In regression modeling, the $X$ (a matrix or vector of covariate values) is considered fixed or given by design. Whether by randomization assignment, or by sampling strategy even simple random sampling, this is often a reflection of how data are collected. If we think of $X$ as a constant, then we can speak simply of the density of the $Y$.

$Y$ then is a bunch of constants plus a normal term, making the $Y$s normally distributed with some mean and standard deviation. This is nice because we can use our observed variables ($Y$ and $X$) to do maximum likelihood and estimate $\beta$ even if we never observe $\epsilon$. If we knew $\epsilon$, regression would be simple arithmetic: subtract residual error, solve a system of equations.

• I can't see how $X$ can be considered fixed as it is a random variable. In fact the conditional expectation $E(Y \mid X)$ itself is a random variable. When you take conditional expectation you are actually conditioning on the $\sigma-field$ generated by $X$, $\sigma(X)$. And you couldn't do it if X were fixed. Every time you draw a sample you observe a different value of X. Of course once the sample has been drawn X is fixed, but in that case everything is fixed. – gioxc88 Sep 19 '17 at 12:22
• @HardCore this is a basic tenant of probability theory: when you condition on something, it is no longer random. In a formula: $E[X|X] = X$. If I throw a coin, it is either heads or tails, the randomness comes about when I speak of repeatedly throwing the coin in the same fashion. – AdamO Sep 26 '17 at 19:58

After a while, I came back to this question that has not received an answer so far.

I was able to give a formal proof of the statement (finally). I will give one in the one dimensional case. The proof with $k$ regressors is simply an extension and does not affect the proof below.

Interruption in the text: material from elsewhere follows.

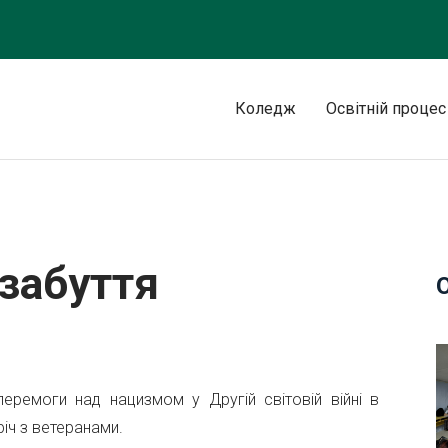
Коледж
Освітній процес
 забуття
 перемоги над нацизмом у Другій світовій війні в
іч з ветеранами.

Let's begin stating the hypotesis

1. $Y = \beta X + e$

2. $e \sim N(0, \sigma^2)$

3. $X$ and $e$ are independent

We want to prove that $f_{Y \mid X}(y \mid x)$ is $N(\beta x, \sigma^2)$

We are not making any assumption about the distribution of $X$, and I want to point that $X$ is a RANDOM unlike many people said that $X$ is considered FIXED.

Consequently $X$ has a probability distribution. That being said let's begin with the proof:

$f_{Y \mid X}(y \mid x) = \dfrac{f_{YX}(y,x)}{f_{X}(x)}$

$f_{YX}(y,x)=f_{YX}(\beta X + e,x) = f_{eX}(y- \beta X,x)$

the last equality is true because it is a simple bivariate transformation

The independence of $e$ and $X$ implies that

$f_{eX}(y- \beta X,x) = f_e(y- \beta X)f_X(x)$

Finally, since $e \sim N(0, \sigma^2)$

$f_{Y \mid X}(y \mid x) = f_e(y- \beta X) = \dfrac{1}{2 \sigma \sqrt{(\pi)}}exp{\bigg(\dfrac{1}{2} \Big(\dfrac{y -\beta x}{\sigma} \Big)^2 \bigg)}$

This conclude the proof since the last equality implies that.